Spotlighting — Not Just For Poachers

Admit it. The first thing you think about when you hear of spotlighting deer at night is poaching. Fair enough. This heinous act is carried out by criminals every year. We all know mature deer feel safer moving at night. What many of us don’t know is that the physical act of shining a light on a deer is legal in many states – as long as you don’t have a weapon in your vehicle.

Spotlighting could be a suburban hunter’s dream scouting tactic. What better way to find deer than to cover lots of ground in a vehicle, searching through the grid of suburbia for a pile of deer near where you can hunt?
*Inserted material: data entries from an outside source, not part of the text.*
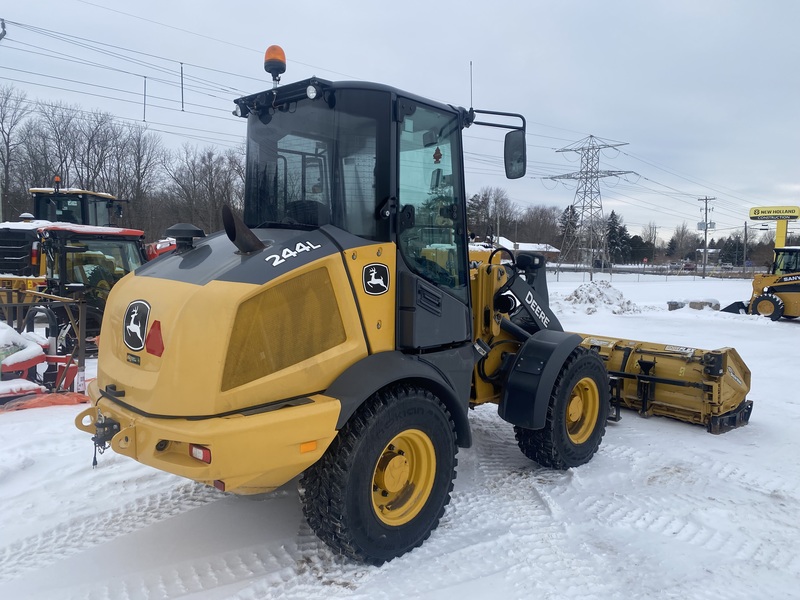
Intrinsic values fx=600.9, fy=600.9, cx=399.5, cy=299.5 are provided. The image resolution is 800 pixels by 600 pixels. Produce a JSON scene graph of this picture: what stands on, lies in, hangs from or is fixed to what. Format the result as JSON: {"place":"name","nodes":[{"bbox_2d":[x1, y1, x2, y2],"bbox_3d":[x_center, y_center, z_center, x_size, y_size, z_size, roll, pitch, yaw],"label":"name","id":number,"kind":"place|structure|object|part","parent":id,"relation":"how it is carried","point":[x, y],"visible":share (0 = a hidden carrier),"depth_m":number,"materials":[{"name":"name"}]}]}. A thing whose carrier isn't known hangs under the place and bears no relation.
{"place":"outdoors","nodes":[
{"label":"outdoors","id":0,"kind":"place"},
{"bbox_2d":[0,18,9,223],"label":"utility pole","id":1,"kind":"object","parent":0,"point":[4,32],"visible":0.76,"depth_m":19.00,"materials":[{"name":"metal"}]},
{"bbox_2d":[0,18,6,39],"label":"insulator","id":2,"kind":"object","parent":1,"relation":"attached to","point":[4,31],"visible":0.96,"depth_m":16.33,"materials":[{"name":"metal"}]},
{"bbox_2d":[0,83,30,219],"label":"bare tree","id":3,"kind":"object","parent":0,"point":[5,143],"visible":0.93,"depth_m":37.73,"materials":[{"name":"brown plant"}]},
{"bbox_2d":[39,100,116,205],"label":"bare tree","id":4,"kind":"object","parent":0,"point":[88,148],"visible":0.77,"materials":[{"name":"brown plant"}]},
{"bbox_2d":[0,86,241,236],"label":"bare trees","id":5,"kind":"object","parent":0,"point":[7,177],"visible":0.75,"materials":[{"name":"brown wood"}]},
{"bbox_2d":[110,123,165,235],"label":"bare tree","id":6,"kind":"object","parent":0,"point":[139,162],"visible":0.86,"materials":[{"name":"brown plant"}]},
{"bbox_2d":[142,76,147,121],"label":"line spacer","id":7,"kind":"object","parent":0,"point":[144,88],"visible":0.94,"depth_m":21.79,"materials":[{"name":"black"}]},
{"bbox_2d":[179,62,185,109],"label":"line spacer","id":8,"kind":"object","parent":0,"point":[181,73],"visible":0.96,"depth_m":20.54,"materials":[{"name":"black metal"}]},
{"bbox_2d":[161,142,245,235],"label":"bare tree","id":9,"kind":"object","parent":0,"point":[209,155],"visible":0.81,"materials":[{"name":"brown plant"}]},
{"bbox_2d":[0,0,798,245],"label":"sky","id":10,"kind":"structure","parent":0,"point":[472,15],"materials":[{"name":"grey"}]},
{"bbox_2d":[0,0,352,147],"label":"power lines","id":11,"kind":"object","parent":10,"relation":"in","point":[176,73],"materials":[{"name":"grey metal"}]},
{"bbox_2d":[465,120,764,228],"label":"power lines","id":12,"kind":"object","parent":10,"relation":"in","point":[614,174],"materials":[{"name":"grey metal"}]},
{"bbox_2d":[0,268,799,599],"label":"snowy ground","id":13,"kind":"structure","parent":0,"point":[790,333],"materials":[{"name":"white snow"}]},
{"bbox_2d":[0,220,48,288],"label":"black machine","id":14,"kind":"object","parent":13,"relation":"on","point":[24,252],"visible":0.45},
{"bbox_2d":[0,300,86,405],"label":"red machine","id":15,"kind":"object","parent":13,"relation":"on","point":[37,358],"visible":0.78,"depth_m":6.96,"materials":[{"name":"red metal"}]},
{"bbox_2d":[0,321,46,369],"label":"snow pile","id":16,"kind":"object","parent":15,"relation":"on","point":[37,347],"visible":0.79,"depth_m":7.08,"materials":[{"name":"white snow"}]},
{"bbox_2d":[0,390,89,411],"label":"orange tarp","id":17,"kind":"object","parent":13,"relation":"on","point":[60,397],"visible":0.68,"depth_m":6.56,"materials":[{"name":"plastic"}]},
{"bbox_2d":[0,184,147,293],"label":"wheel loader","id":18,"kind":"object","parent":13,"relation":"on","point":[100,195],"visible":0.41,"depth_m":11.90,"materials":[{"name":"yellow metal"}]},
{"bbox_2d":[53,175,61,188],"bbox_3d":[-7.928,-2.748,13.900,0.204,0.297,0.193,2,5,13],"label":"beacon light","id":19,"kind":"object","parent":18,"relation":"on","point":[57,178],"visible":0.73,"depth_m":13.85,"materials":[{"name":"orange plastic"}]},
{"bbox_2d":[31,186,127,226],"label":"vehicle cab","id":20,"kind":"object","parent":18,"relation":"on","point":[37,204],"visible":0.29,"depth_m":14.70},
{"bbox_2d":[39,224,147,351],"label":"red tractor","id":21,"kind":"object","parent":13,"relation":"on","point":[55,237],"visible":0.54,"depth_m":9.56,"materials":[{"name":"red metal"}]},
{"bbox_2d":[76,57,667,559],"bbox_3d":[0.447,-0.071,4.602,2.172,2.995,5.576,6,7,43],"label":"wheel loader","id":22,"kind":"object","parent":13,"relation":"on","point":[421,360],"visible":0.87,"depth_m":3.56,"materials":[{"name":"yellow metal"}]},
{"bbox_2d":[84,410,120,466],"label":"tow hitch","id":23,"kind":"object","parent":22,"relation":"attached to","point":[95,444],"visible":0.78,"depth_m":3.41,"materials":[{"name":"black metal"}]},
{"bbox_2d":[123,300,151,351],"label":"emblem","id":24,"kind":"object","parent":22,"relation":"attached to","point":[139,335],"visible":0.98,"depth_m":3.20,"materials":[{"name":"black plastic"}]},
{"bbox_2d":[145,320,164,355],"bbox_3d":[-1.292,0.189,3.167,0.174,0.193,0.090,6,7,43],"label":"red reflector","id":25,"kind":"object","parent":22,"relation":"attached to","point":[149,350],"visible":0.98,"depth_m":3.14,"materials":[{"name":"red plastic"}]},
{"bbox_2d":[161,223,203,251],"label":"cap","id":26,"kind":"object","parent":22,"relation":"on","point":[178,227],"visible":0.97,"depth_m":4.20,"materials":[{"name":"black plastic"}]},
{"bbox_2d":[189,444,211,462],"bbox_3d":[-0.963,0.742,2.948,0.191,0.086,0.084,6,7,43],"label":"tail light","id":27,"kind":"object","parent":22,"relation":"attached to","point":[206,459],"visible":0.41,"depth_m":2.92,"materials":[{"name":"red plastic"}]},
{"label":"bumper","id":28,"kind":"part","parent":22,"relation":"part of","materials":[{"name":"yellow metal"}]},
{"bbox_2d":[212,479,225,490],"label":"reflector","id":29,"kind":"object","parent":22,"relation":"attached to","point":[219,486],"visible":0.35,"depth_m":3.09,"materials":[{"name":"red plastic"}]},
{"bbox_2d":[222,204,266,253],"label":"exhaust pipe","id":30,"kind":"object","parent":22,"relation":"on","point":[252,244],"visible":0.95,"depth_m":3.42,"materials":[{"name":"black metal"}]},
{"bbox_2d":[264,45,286,86],"bbox_3d":[-0.901,-1.675,4.351,0.178,0.314,0.176,6,7,43],"label":"beacon light","id":31,"kind":"object","parent":22,"relation":"on","point":[284,57],"visible":0.81,"depth_m":4.29,"materials":[{"name":"orange plastic"}]},
{"bbox_2d":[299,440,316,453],"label":"reflector","id":32,"kind":"object","parent":22,"relation":"attached to","point":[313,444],"visible":0.78,"depth_m":3.04,"materials":[{"name":"orange plastic"}]},
{"bbox_2d":[361,263,390,294],"bbox_3d":[-0.137,-0.128,3.551,0.029,0.188,0.265,6,7,43],"label":"decal","id":33,"kind":"object","parent":22,"relation":"attached to","point":[376,281],"visible":0.97,"depth_m":3.54,"materials":[{"name":"black plastic"}]},
{"bbox_2d":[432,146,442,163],"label":"air freshener","id":34,"kind":"object","parent":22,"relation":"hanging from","point":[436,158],"visible":0.97,"depth_m":4.05,"materials":[{"name":"red"}]},
{"bbox_2d":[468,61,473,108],"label":"antenna","id":35,"kind":"object","parent":22,"relation":"attached to","point":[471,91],"visible":0.69,"depth_m":4.91,"materials":[{"name":"black metal"}]},
{"bbox_2d":[503,129,526,178],"bbox_3d":[1.040,-1.353,5.508,0.264,0.404,0.220,6,7,43],"label":"side mirror","id":36,"kind":"object","parent":22,"relation":"attached to","point":[510,148],"visible":0.91,"depth_m":5.45,"materials":[{"name":"black mirror"}]},
{"label":"fender","id":37,"kind":"part","parent":22,"relation":"part of","materials":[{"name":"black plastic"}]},
{"bbox_2d":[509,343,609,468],"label":"front wheel","id":38,"kind":"object","parent":22,"relation":"attached to","point":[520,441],"visible":0.67,"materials":[{"name":"black rubber"}]},
{"bbox_2d":[574,332,752,433],"bbox_3d":[2.050,0.818,7.330,3.839,0.712,1.304,6,7,43],"label":"snow plow","id":39,"kind":"object","parent":22,"relation":"attached to","point":[739,390],"visible":0.61,"depth_m":6.58,"materials":[{"name":"yellow metal"}]},
{"bbox_2d":[543,134,634,274],"label":"transmission tower","id":40,"kind":"structure","parent":13,"relation":"on","point":[598,148],"materials":[{"name":"metal"}]},
{"bbox_2d":[559,280,638,313],"bbox_3d":[6.779,-0.159,21.049,3.441,0.946,3.591,6,7,43],"label":"snow pile","id":41,"kind":"object","parent":13,"relation":"on","point":[575,293],"visible":0.86,"depth_m":20.38,"materials":[{"name":"white snow"}]},
{"bbox_2d":[546,262,767,279],"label":"fence","id":42,"kind":"object","parent":13,"relation":"on","point":[646,269],"visible":0.64,"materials":[{"name":"metal"}]},
{"bbox_2d":[667,300,685,309],"bbox_3d":[9.552,0.190,20.720,0.588,0.377,0.615,3,5,20],"label":"rock","id":43,"kind":"object","parent":13,"relation":"on","point":[671,305],"visible":0.87,"depth_m":20.52,"materials":[{"name":"grey"}]},
{"bbox_2d":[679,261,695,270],"label":"car","id":44,"kind":"object","parent":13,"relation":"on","point":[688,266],"visible":0.79,"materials":[{"name":"red"}]},
{"bbox_2d":[688,298,720,309],"bbox_3d":[10.670,0.167,21.050,0.927,0.418,0.839,3,6,23],"label":"rock","id":45,"kind":"object","parent":13,"relation":"on","point":[693,303],"visible":0.83,"depth_m":20.80,"materials":[{"name":"grey stone"}]},
{"bbox_2d":[697,196,715,276],"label":"utility pole","id":46,"kind":"object","parent":13,"relation":"on","point":[706,209],"visible":0.98,"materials":[{"name":"brown wood"}]},
{"bbox_2d":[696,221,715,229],"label":"transformer","id":47,"kind":"object","parent":46,"relation":"attached to","point":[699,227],"visible":0.71,"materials":[{"name":"grey metal"}]},
{"bbox_2d":[742,221,747,270],"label":"utility pole","id":48,"kind":"object","parent":13,"relation":"on","point":[746,231],"visible":0.89,"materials":[{"name":"brown wood"}]},
{"bbox_2d":[719,244,799,320],"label":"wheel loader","id":49,"kind":"object","parent":13,"relation":"on","point":[761,298],"visible":0.95,"depth_m":18.09,"materials":[{"name":"yellow metal"}]},
{"bbox_2d":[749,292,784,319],"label":"wheel","id":50,"kind":"object","parent":49,"relation":"attached to","point":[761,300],"visible":0.93,"depth_m":18.00,"materials":[{"name":"black rubber"}]},
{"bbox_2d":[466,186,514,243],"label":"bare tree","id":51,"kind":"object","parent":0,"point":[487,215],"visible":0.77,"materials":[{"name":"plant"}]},
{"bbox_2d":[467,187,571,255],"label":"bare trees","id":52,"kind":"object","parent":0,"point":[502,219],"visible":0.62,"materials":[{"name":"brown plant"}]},
{"bbox_2d":[490,236,559,260],"label":"house","id":53,"kind":"structure","parent":0,"point":[520,246],"materials":[{"name":"white"}]},
{"bbox_2d":[518,204,562,248],"label":"bare tree","id":54,"kind":"object","parent":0,"point":[549,242],"visible":0.85,"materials":[{"name":"brown plant"}]},
{"bbox_2d":[557,204,578,255],"label":"evergreen tree","id":55,"kind":"object","parent":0,"point":[570,222],"visible":0.59,"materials":[{"name":"green plant"}]},
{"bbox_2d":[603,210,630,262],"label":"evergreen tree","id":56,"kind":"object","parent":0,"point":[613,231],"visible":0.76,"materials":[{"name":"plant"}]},
{"bbox_2d":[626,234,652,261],"label":"evergreen tree","id":57,"kind":"object","parent":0,"point":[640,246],"visible":0.72,"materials":[{"name":"green plant"}]},
{"bbox_2d":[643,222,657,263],"label":"tree","id":58,"kind":"object","parent":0,"point":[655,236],"visible":0.95,"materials":[{"name":"brown plant"}]},
{"bbox_2d":[667,223,700,260],"label":"bare tree","id":59,"kind":"object","parent":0,"point":[683,234],"visible":0.87,"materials":[{"name":"brown plant"}]},
{"bbox_2d":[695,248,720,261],"label":"house","id":60,"kind":"structure","parent":0,"point":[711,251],"materials":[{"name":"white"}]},
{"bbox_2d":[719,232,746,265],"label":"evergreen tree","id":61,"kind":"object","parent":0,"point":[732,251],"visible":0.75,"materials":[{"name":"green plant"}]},
{"bbox_2d":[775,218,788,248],"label":"sign post","id":62,"kind":"object","parent":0,"point":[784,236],"visible":0.54,"depth_m":24.54,"materials":[{"name":"yellow metal"}]},
{"bbox_2d":[749,205,799,252],"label":"sign","id":63,"kind":"object","parent":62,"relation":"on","point":[751,214],"visible":0.86,"depth_m":25.62,"materials":[{"name":"yellow"}]}
]}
On top of that, you can get it done within an hour or so at night.


Do it whenever you have the time! The goal is to find deer, even if that means you only have an hour. And if it means you need to skip television before bed, so be it. I have found that certain weather conditions and times of season dictate the best times for finding deer.

When we’re velvet scouting in the summer, the cool temperatures of a misty rain or just after a thunderstorm bring out the most deer. In the autumn, the rut has a lot of effect on deer movement but not as much effect as weather. Of course, the cold fronts that bring deer to their feet during the day also keep them on their feet at night.


If you’re limited on time, focus your search around areas you can hunt. Make sure you branch out. Even in some of the most densely deer populated areas of the country, I’ve had pictures of bucks on camera in October, and come November, the same buck is on camera more than five miles away. That particular buck had to cross a major river as well. You just don’t know how far deer will travel.

Man-made sanctuaries are always high on my list of places to check out. I’m talking developments and any other areas where hunting is not allowed. Deer move. And if they’re anywhere close to land I can hunt, I know it’s time to scout there in order to see where I might ambush them.

The time of year can make a difference. Velvet bucks in bachelor groups love farm fields. I’ve found that alfalfa is their favorite as long as it’s green. If I find a group of bucks feeding in an alfalfa field, I know there’s a good chance I’ll catch one of them once their velvet sheds.

If you don’t have any farm fields in your area, find what your deer prefer to feed on in the summer. It very well could be your neighbor’s grass or apple tree. As velvet sheds, I start to cover a greater area to find where the deer have moved.


Leave the weapon at home. Its illegal, it’s immoral, and it’s not what we’re here for. We’re not poaching. We’re hunting – and they’re not even in the same category. The first step to hunting a deer is finding a deer and that’s exactly what we’re trying to do here. We want to find a deer where we can legally hunt it. So grab a spotlight (and a friend if you so please), play some tunes and go ride around. Often, you won’t even need a spotlight; your headlights will reveal the buck you’re looking for.

Be respectful with this method. Check your local laws. Never shine someone’s house or vehicle. Once you find a deer you want to hunt, do your homework and find out where you can ambush it. Spotlighting saves you the time of hanging cameras on pieces of ground where you’re not sure if there are legally huntable populations of deer.